Yellen believes the U.S. government has more room to borrow but said higher taxes would probably be required in the long run to finance future spending increases. Meanwhile, Powell reiterated that the recent jump in the yield on the 10-year Treasury, which soared from less than 1% at the beginning of the year to 1.62% on Wednesday, was mostly a sign of confidence among investors that the economy is improving.

Bond yields have risen this year as traders have been watching the potential for inflation pressures to pick up after struggling economies were flooded with credit and government spending. That has depressed U.S. bond prices, prompting some to shift money out of stocks.

While rising interest rates are a key concern, the pandemic remains a dominant topic for investors. Stocks fell on Tuesday after Germany, Europe’s biggest economy, and the Netherlands extended lockdowns and imposed new travel and business curbs in response to surges in infection. That followed similar moves earlier by Italy and France.

Technology and communication stocks dragged the market lower Wednesday. Apple fell 2%, while Facebook lost 2.9%.

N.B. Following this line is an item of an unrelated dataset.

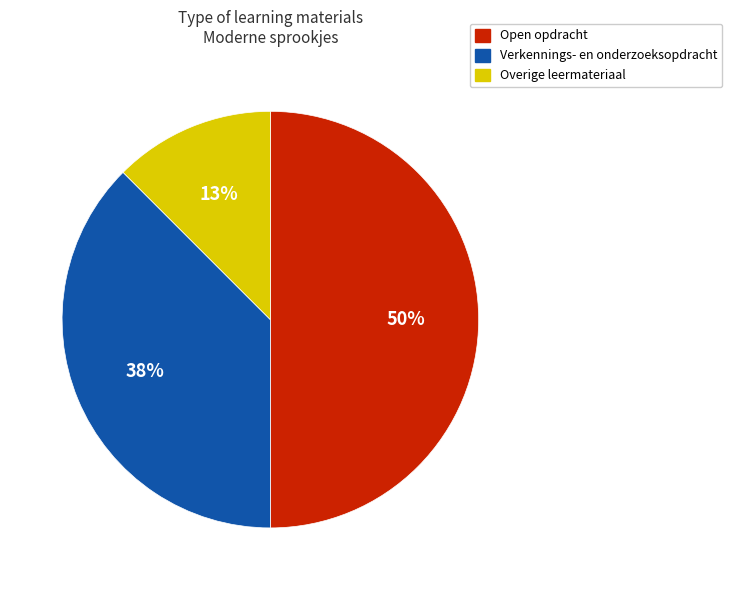

To the nearest percent, what is the average slice percentage?

33%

Bank stocks, which took a beating Tuesday, were among the best performers. Banks have been volatile the last couple of weeks as investors try to gauge the effect of higher interest rates on the U.S. economy. Higher interest rates can slow economic momentum, but they also allow banks to charge more for loans. JPMorgan Chase added 0.8%.

GameStop sank 33.8% after reporting results that missed Wall Street’s forecasts, though the stock is still up more than sixfold since the beginning of the year after it became a social media darling for a swarm of online investors. The company took no questions from investors on its quarterly conference call late Tuesday.